Job Description
Data Engineer
Location: Irving, TX
Duration: 24 Month Contract
Pay: $55/hr W2 ONLY, NO C2C
Responsibilities:
- Design and develop ETL/ELT workflows and data pipelines for batch and real-time processing.
- Build and maintain data pipelines for reporting and downstream applications using open source frameworks and cloud technologies.
- Implement operational and analytical data stores leveraging Delta Lake and modern database concepts.
- Optimize data structures for performance and scalability across large datasets.
- Collaborate with architects and engineering teams to ensure alignment with target state architecture.
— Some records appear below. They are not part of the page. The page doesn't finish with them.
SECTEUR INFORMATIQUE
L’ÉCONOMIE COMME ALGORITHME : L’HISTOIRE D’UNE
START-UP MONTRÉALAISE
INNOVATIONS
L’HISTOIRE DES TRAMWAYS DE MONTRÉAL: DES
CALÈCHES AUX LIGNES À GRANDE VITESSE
- Apply best practices for data governance, lineage tracking, and metadata management, including integration with Google Dataplex for centralized governance and data quality enforcement.
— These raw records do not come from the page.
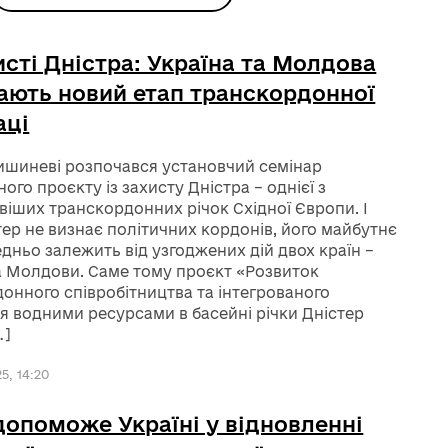
исті Дністра: Україна та Молдова
ають новий етап транскордонної
аці
ишиневі розпочався установчий семінар
ого проєкту із захисту Дністра – однієї з
іших транскордонних річок Східної Європи. І
тер не визнає політичних кордонів, його майбутнє
дньо залежить від узгоджених дій двох країн –
а Молдови. Саме тому проєкт «Розвиток
онного співробітництва та інтегрованого
я водними ресурсами в басейні річки Дністер
…]
5, 14:20
 допоможе Україні у відновленні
- Develop, schedule, and orchestrate complex workflows using Apache Airflow, with strong proficiency in designing and managing Airflow DAGs.
- Troubleshoot and resolve issues in data pipelines and ensure high availability and reliability.
Skills:
- Strong Understanding of Data: Data structures, modeling, and lifecycle management.
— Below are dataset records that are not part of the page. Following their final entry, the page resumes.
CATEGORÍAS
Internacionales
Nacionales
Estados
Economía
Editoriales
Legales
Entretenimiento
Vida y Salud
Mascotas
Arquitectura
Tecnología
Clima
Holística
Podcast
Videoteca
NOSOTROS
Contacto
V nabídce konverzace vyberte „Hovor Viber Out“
- ETL/ELT Expertise: Hands-on experience designing and managing data pipelines.
- PySpark: Advanced skills in distributed data processing and transformation.
- NetApp Iceberg: Experience implementing open table formats for analytics.
- Hadoop Ecosystem: Knowledge of HDFS, Hive, and related components.
- Cloud Platforms: GCP (BigQuery, Dataflow), Delta Lake, and Dataplex for governance and metadata management.
- Programming & Orchestration: Python, Spark, SQL.
- Workflow Orchestration: Strong experience with Apache Airflow, including authoring and maintaining DAGs for complex workflows.
- Database & Reporting Concepts: Strong understanding of relational and distributed systems.